→ **SOURCE DATA**:
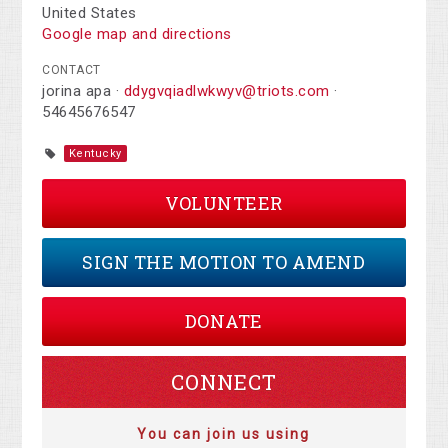
United States
Google map and directions
CONTACT
jorina apa ·
ddygvqiadlwkwyv@triots.com
·
54645676547
Kentucky
VOLUNTEER
SIGN THE MOTION TO AMEND
DONATE
CONNECT
You can join us using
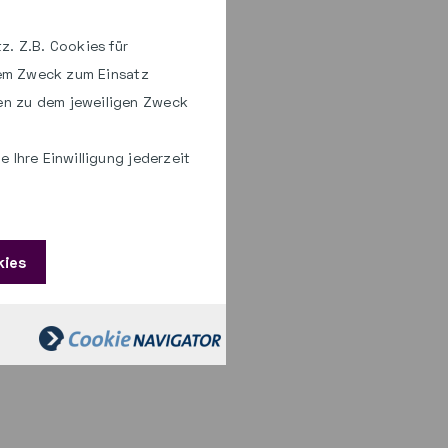
z. Z.B. Cookies für
hem Zweck zum Einsatz
en zu dem jeweiligen Zweck
 Ihre Einwilligung jederzeit
kies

→ **WHAT TO PRODUCE**:
Retype the text in all of the rows above, keeping every line as it appears and leaving out the pictures.

→ **WRITTEN SOLUTION**:
United States
Google map and directions
CONTACT
jorina apa ·
ddygvqiadlwkwyv@triots.com
·
54645676547
Kentucky
VOLUNTEER
SIGN THE MOTION TO AMEND
DONATE
CONNECT
You can join us using
z. Z.B. Cookies für
hem Zweck zum Einsatz
en zu dem jeweiligen Zweck
 Ihre Einwilligung jederzeit
kies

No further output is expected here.